The training materials for the two experimental groups were 128 Mandarin sentences with ro and gi prefixed to transitive and intransitive verbs respectively (same as the training materials used in Xue & Williams (2024)). Half of the sentences were intransitive while the other half were transitive. To ensure that only (in)transitivity but not sentence length could predict gi/ro use, we manipulated the existence and length of prepositional phrases and modifiers so that intransitive and transitive sentences could have 6/9/12/15 and 9/12/15/18 characters respectively. This manipulation also prevented participants from predicting the use of gi/ro based on the number of heads or noun phrases (NP) in a sentence. Additionally, because Mandarin does not have obligatory plurality markers, in most sentences the plurality of the subject and object NPs remained ambiguous. A group of 20 Mandarin native speakers who were not involved in the main study and were unaware of its purpose judged that only 11.00 (se = 0.32) of the 64 intransitive sentences had an unambiguously singular subject NP, and that only 10.20 (se = 0.39) of the 64 transitive sentences had subject and object NPs that were unambiguously singular. As a result, we can predict the use of gi/ro based on the number of argument(s) but not the raw number of entities in a sentence. This corresponds with the conventional definition of intransitive predicates as having only one argument and transitive predicates as having two arguments (Bowers, 2002).

To rule out that mere exposure to the 128 sentences without learning the gi/ro rule could already produce an effect on triads-matching, the training materials for the two control groups were also the 128 sentences. But in these sentences, gi appeared in half of both transitive and intransitive sentences, while ro appeared in the other half of transitive and intransitive sentences, i.e., no system governed the use of gi and ro at all. See Table 1 for examples.

Table 1. Examples of training and training materials (le-PST = past tense marker; ACC = accusative case marker ba⁴ )

The form-focused groups were asked to figure out a rule governing gi/ro usage from the training sentences by themselves to prepare for a GJT. The meaning-focused groups were asked to memorize the meaning of the training sentences to prepare for a recognition memory test on the events described. They were told nothing about gi/ro nor anything related to the novel system. The sentences were presented both auditorily and visually.

▶ [Data for this task]:

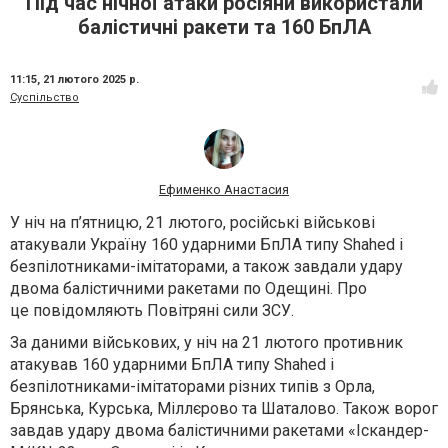
Під час нічної атаки росіяни використали
балістичні ракети та 160 БпЛА
11:15,
21 лютого 2025 р.
Суспільство
Ефименко Анастасия
У ніч на п’ятницю, 21 лютого, російські військові
атакували Україну 160 ударними БпЛА типу Shahed і
безпілотниками-імітаторами, а також завдали удару
двома балістичними ракетами по Одещині. Про
це повідомляють Повітряні сили ЗСУ.
За даними військових, у ніч на 21 лютого противник
атакував 160 ударними БпЛА типу Shahed і
безпілотниками-імітаторами різних типів з Орла,
Брянська, Курська, Міллєрово та Шаталово. Також ворог
завдав удару двома балістичними ракетами «Іскандер-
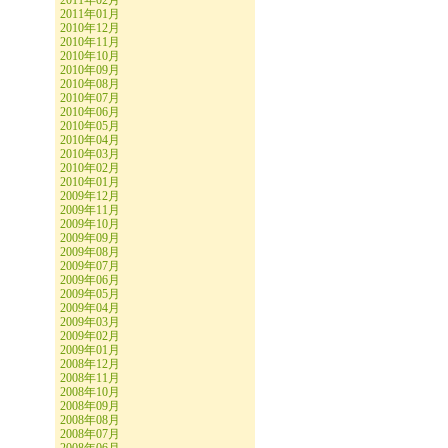
2011年02月
2011年01月
2010年12月
2010年11月
2010年10月
2010年09月
2010年08月
2010年07月
2010年06月
2010年05月
2010年04月
2010年03月
2010年02月
2010年01月
2009年12月
2009年11月
2009年10月
2009年09月
2009年08月
2009年07月
2009年06月
2009年05月
2009年04月
2009年03月
2009年02月
2009年01月
2008年12月
2008年11月
2008年10月
2008年09月
2008年08月
2008年07月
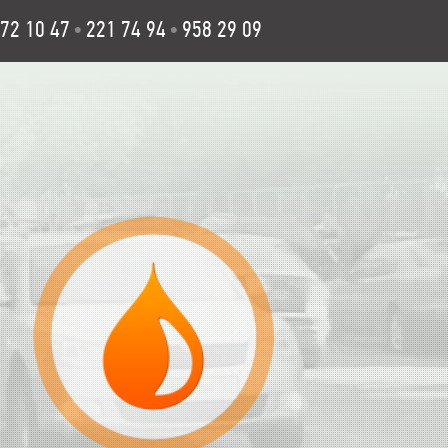
72 10 47
221 74 94
958 29 09
•
•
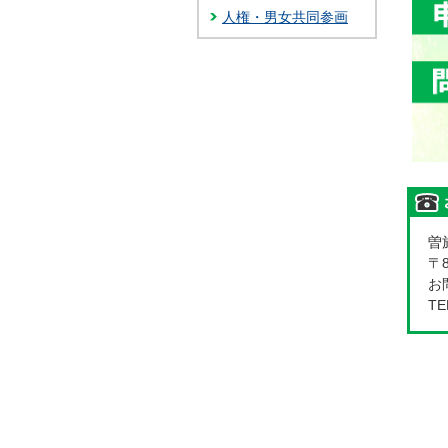
人権・男女共同参画
曽
〒
お問
TE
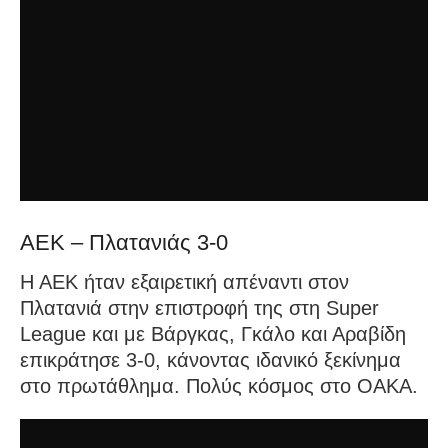
ΑΕΚ – Πλατανιάς 3-0
Η ΑΕΚ ήταν εξαιρετική απέναντι στον
Πλατανιά στην επιστροφή της στη Super
League και με Βάργκας, Γκάλο και Αραβίδη
επικράτησε 3-0, κάνοντας ιδανικό ξεκίνημα
στο πρωτάθλημα. Πολύς κόσμος στο ΟΑΚΑ.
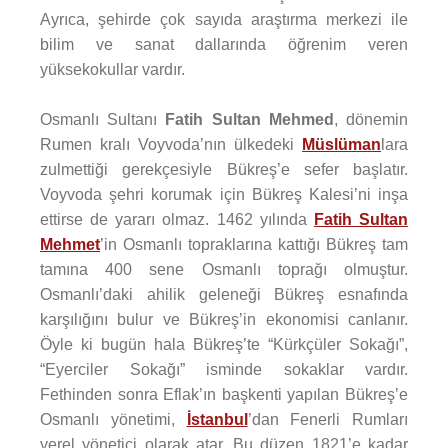
Ayrıca, şehirde çok sayıda araştırma merkezi ile
bilim ve sanat dallarında öğrenim veren
yüksekokullar vardır.
Osmanlı Sultanı
Fatih Sultan Mehmed
, dönemin
Rumen kralı Voyvoda’nın ülkedeki
Müslüman
lara
zulmettiği gerekçesiyle Bükreş’e sefer başlatır.
Voyvoda şehri korumak için Bükreş Kalesi’ni inşa
ettirse de yararı olmaz. 1462 yılında
Fatih Sultan
Mehmet
’in Osmanlı topraklarına kattığı Bükreş tam
tamına 400 sene Osmanlı toprağı olmuştur.
Osmanlı’daki ahilik geleneği Bükreş esnafında
karşılığını bulur ve Bükreş’in ekonomisi canlanır.
Öyle ki bugün hala Bükreş’te “Kürkçüler Sokağı”,
“Eyerciler Sokağı” isminde sokaklar vardır.
Fethinden sonra Eflak’ın başkenti yapılan Bükreş’e
Osmanlı yönetimi,
İstanbul
’dan Fenerli Rumları
yerel yönetici olarak atar. Bu düzen 1821’e kadar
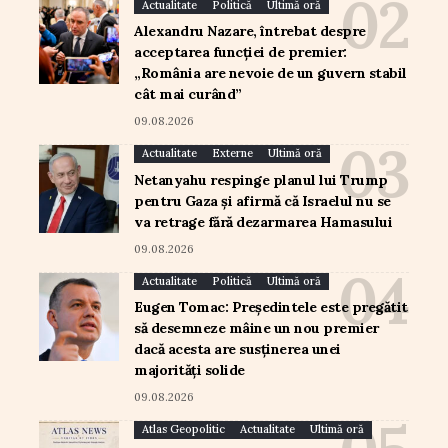
Actualitate
Politică
Ultimă oră
Alexandru Nazare, întrebat despre
acceptarea funcției de premier:
„România are nevoie de un guvern stabil
cât mai curând”
09.08.2026
Actualitate
Externe
Ultimă oră
Netanyahu respinge planul lui Trump
pentru Gaza și afirmă că Israelul nu se
va retrage fără dezarmarea Hamasului
09.08.2026
Actualitate
Politică
Ultimă oră
Eugen Tomac: Președintele este pregătit
să desemneze mâine un nou premier
dacă acesta are susținerea unei
majorități solide
09.08.2026
Atlas Geopolitic
Actualitate
Ultimă oră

▶ [Assigned task 1]: Rewrite the lines of the records as a Markdown table with the columns No. and Line, one row per line and no blank rows. Start at the line containing "ΑΕΚ – Πλατανιάς 3-0" and end at the line containing "στο πρωτάθλημα. Πολύς κόσμος στο ΟΑΚΑ.", including both of those lines.
▶ [Assigned task 2]: Extend the passage on the gi/ro training materials, picking up after its final sentence.
The passage on the gi/ro training materials and the records are unrelated to each other.

▶ [Response box 1]:
| No. | Line |
|---|---|
| 1 | ΑΕΚ – Πλατανιάς 3-0 |
| 2 | Η ΑΕΚ ήταν εξαιρετική απέναντι στον |
| 3 | Πλατανιά στην επιστροφή της στη Super |
| 4 | League και με Βάργκας, Γκάλο και Αραβίδη |
| 5 | επικράτησε 3-0, κάνοντας ιδανικό ξεκίνημα |
| 6 | στο πρωτάθλημα. Πολύς κόσμος στο ΟΑΚΑ. |

▶ [Response box 2]:
Step 2: “colleague manipulation”

All participants were informed that the subsequent parts were a separate and unrelated experiment by our colleague and that we were only helping to recruit participants. Once they agreed to participate, they received a link to the subsequent parts. This “colleague manipulation” was implemented to hide the connection between the preceding part and the triads-matching task. We anticipated that it would reduce the use of strategies by participants to perform triads-matching in a way that they believed would satisfy the experimenter. This was done to address a concern with previous training studies, where participants were likely to have been aware of the relationship between the language training and the subsequent measurement of cognitive shifts, making it possible that any effects observed were at least partially due to strategic behavior. The “colleague manipulation” was approved by the departmental research ethics committee.

Step 3: triads-matching task

Loosely following Everett (2013), this task contained 16 triads of pictures denoting motion events. In each triad, the first picture was the Target. Half of the Targets depicted one figure hitting another figure along the direction of an arrow (transitive motion, e.g., Triads 1 and 2 in Table 2), while the other half depicted one figure moving alone along the arrow (intransitive motion, e.g., Triads 3 and 4 in Table 2). The following two pictures in a triad were Alternatives presented side-by-side that each differed from the Target in only one of the dimensions among shape, color, size, (in)transitivity, and motion direction (shown by arrow direction).

Table 2. Examples of the stimuli for the triads-matching task

Participants received the following task instruction (here translated from Mandarin): “Next you will see 16 groups of pictures describing motion events. Each group consists of three pictures. When there is only one figure in the picture, it describes the figure moving alone along the direction of the arrow. When there are two figures in the picture, it describes one figure hitting the other figure along the direction of the arrow. These figures have different shapes, colors, and sizes. In each group, you will first see one picture representing a motion event, followed by two pictures representing motion events that are placed side-by-side. Between these two, please select the one that you think is more similar to the first motion event. Please select quickly based on your intuition.” All choices were self-paced following triads-matching tasks in previous studies (see Introduction).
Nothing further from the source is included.